AIM OF THE TASK:
Please return the part of the bike race article that opens with the words containing "An unusual bike" and closes with "this invitation ...?", copied word for word.

PAGE TEXT:
────────────────────
An unusual bike race without the option of registering: "The Speed Project" in the USA entices with its invitations. But should you really accept this invitation ...?
It is probably the most unusual bike race in the world: "The Speed Project". Because: there is no registration, no information. Nothing. Participants only receive an envelope with the details a few hours before the race. The event was founded by Nils Arend, a German advertising expert who has lived in Los Angeles for more than 20 years. The 1,000-kilometre race from Los Angeles to Las Vegas is designed to help participants redefine themselves. Or find themselves again. Nils gathered inspiration for his race at a "Psychedelic Retreat" in Holland, at the "Burning Man" desert festival in Nevada in the USA and the "Cirque du Soleil" from Canada. The speed project drives the sponsors and people queuing up like crazy - after all, Nils alone decides who gets to take part and who does not. His Hollywood motto: "Don't try to call me, I'll call you."
────────────────────
INFORMATION SUPPLIED:

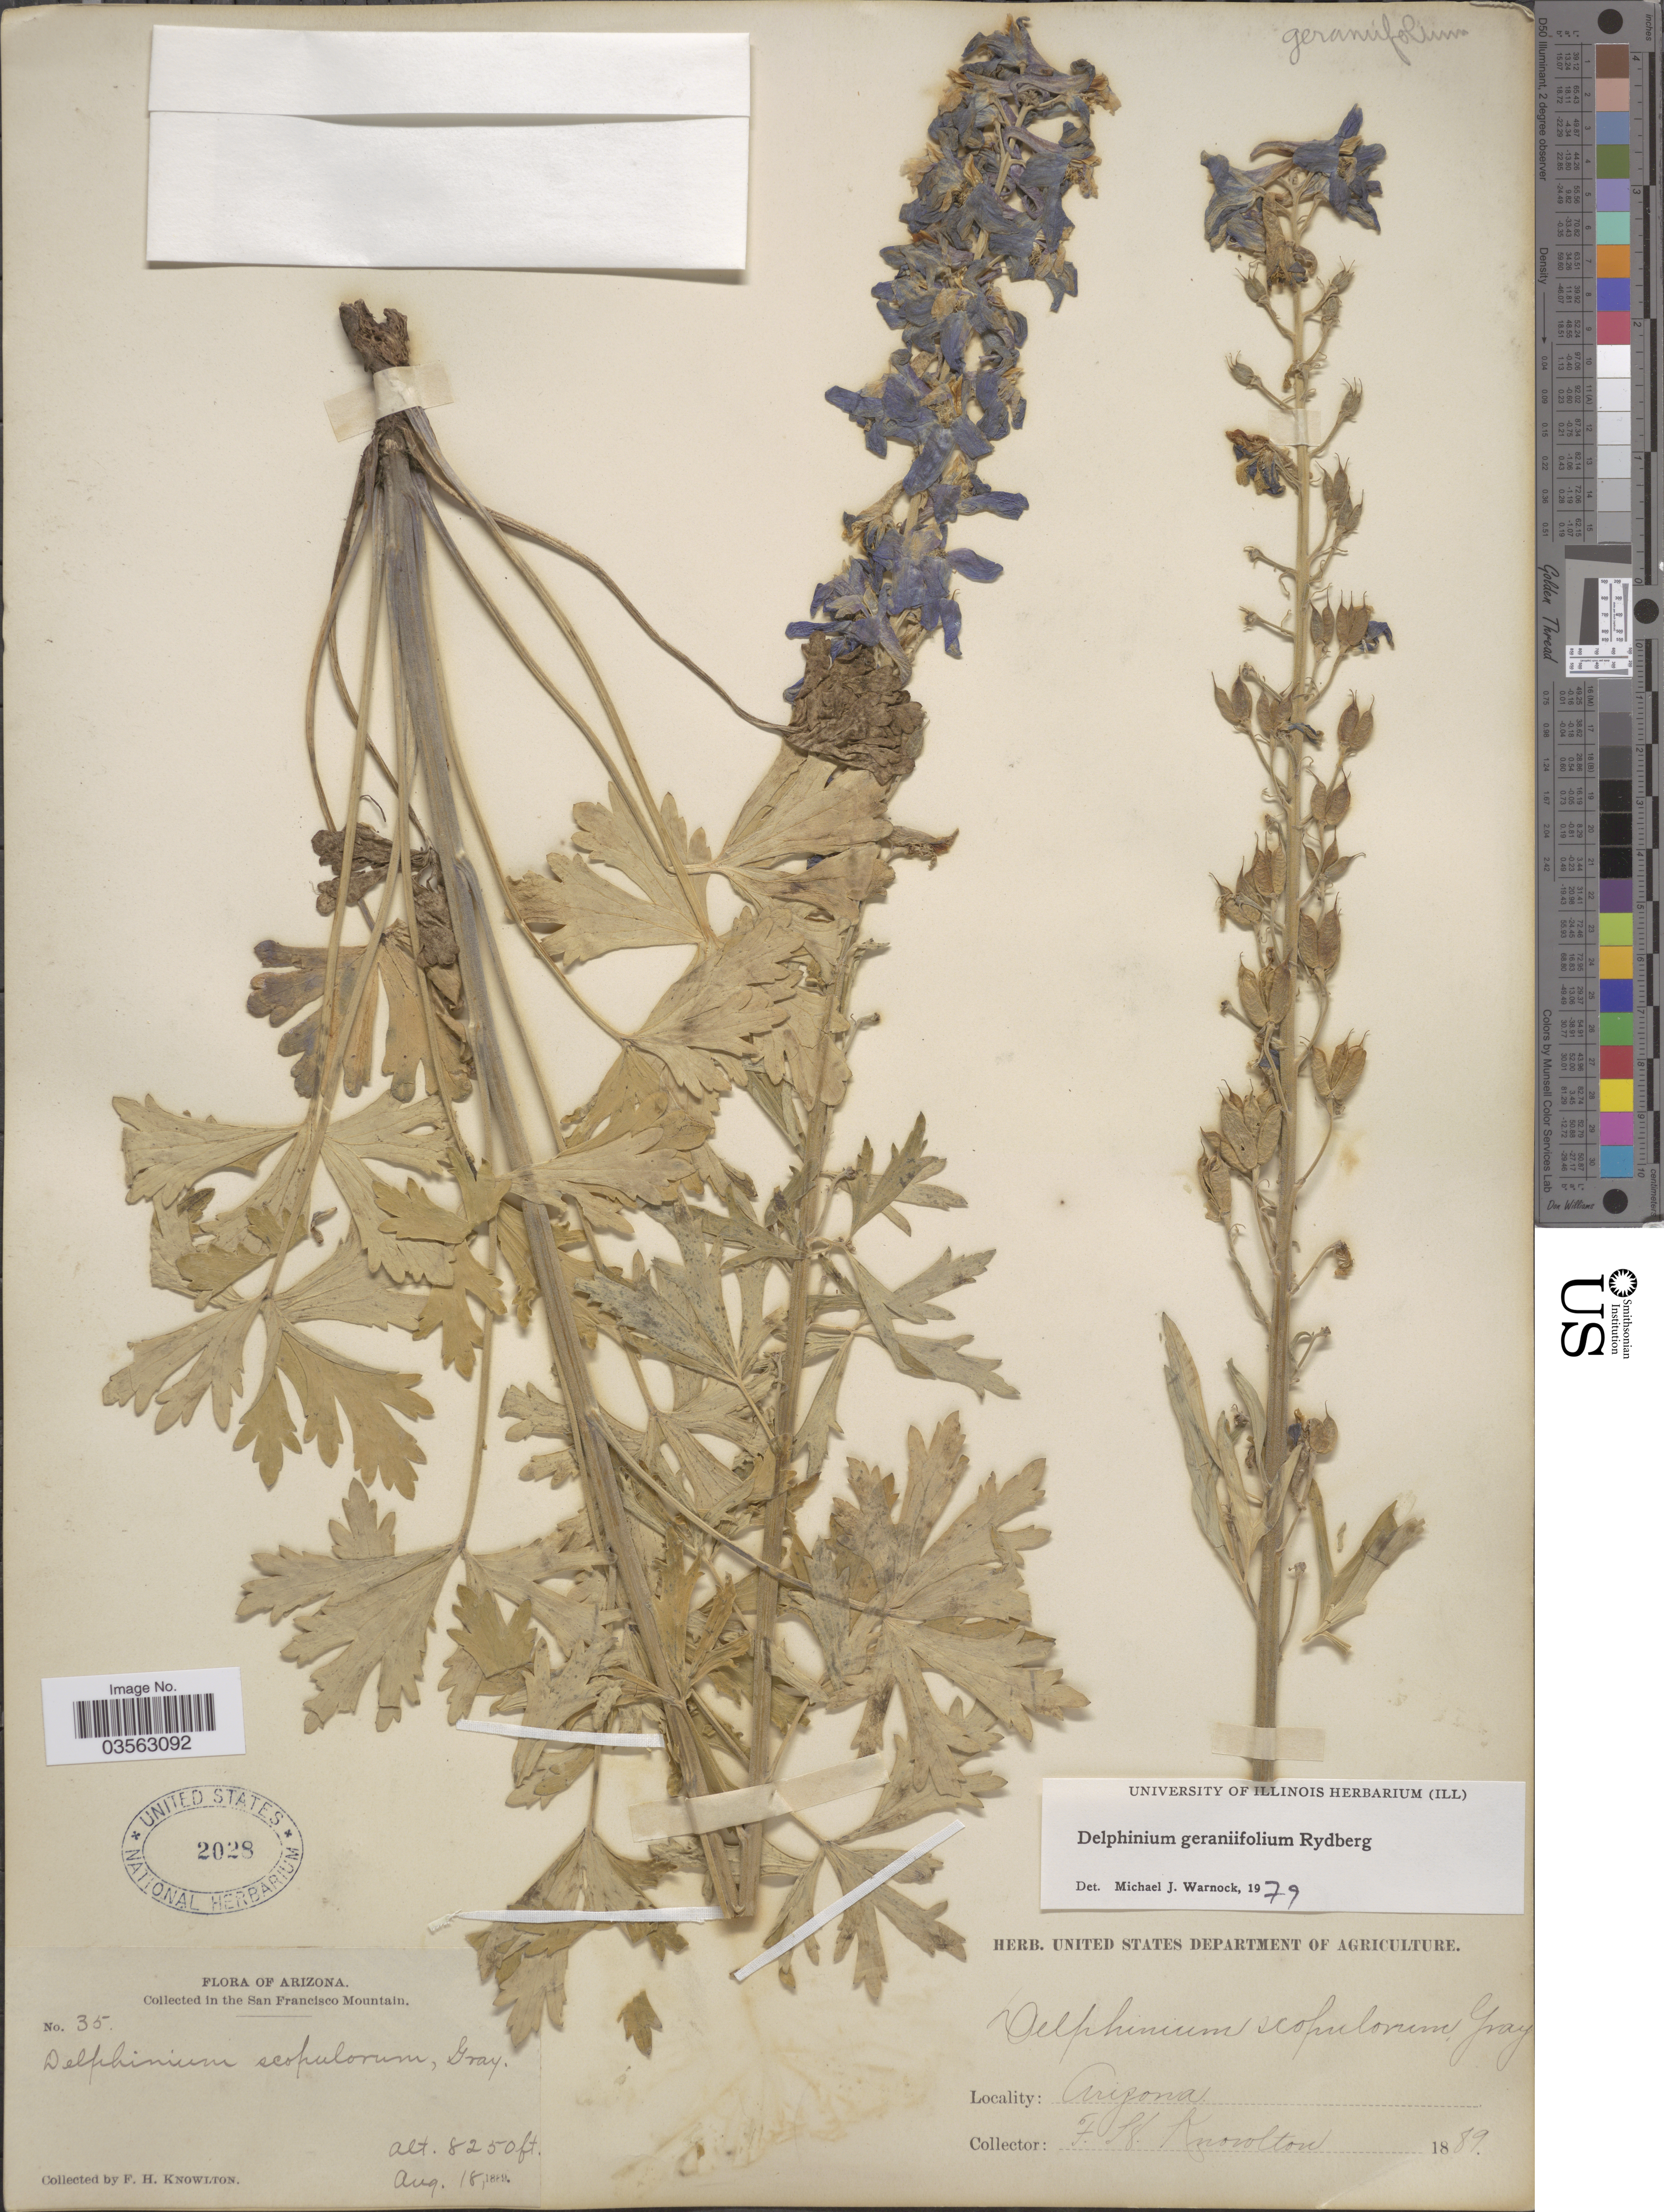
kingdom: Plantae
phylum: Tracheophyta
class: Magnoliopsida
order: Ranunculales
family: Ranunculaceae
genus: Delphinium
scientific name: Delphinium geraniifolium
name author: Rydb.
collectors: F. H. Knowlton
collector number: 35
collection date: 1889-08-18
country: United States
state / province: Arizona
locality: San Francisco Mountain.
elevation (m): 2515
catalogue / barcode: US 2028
────────────────────
FINISHED TASK:
An unusual bike race without the option of registering: "The Speed Project" in the USA entices with its invitations. But should you really accept this invitation ...?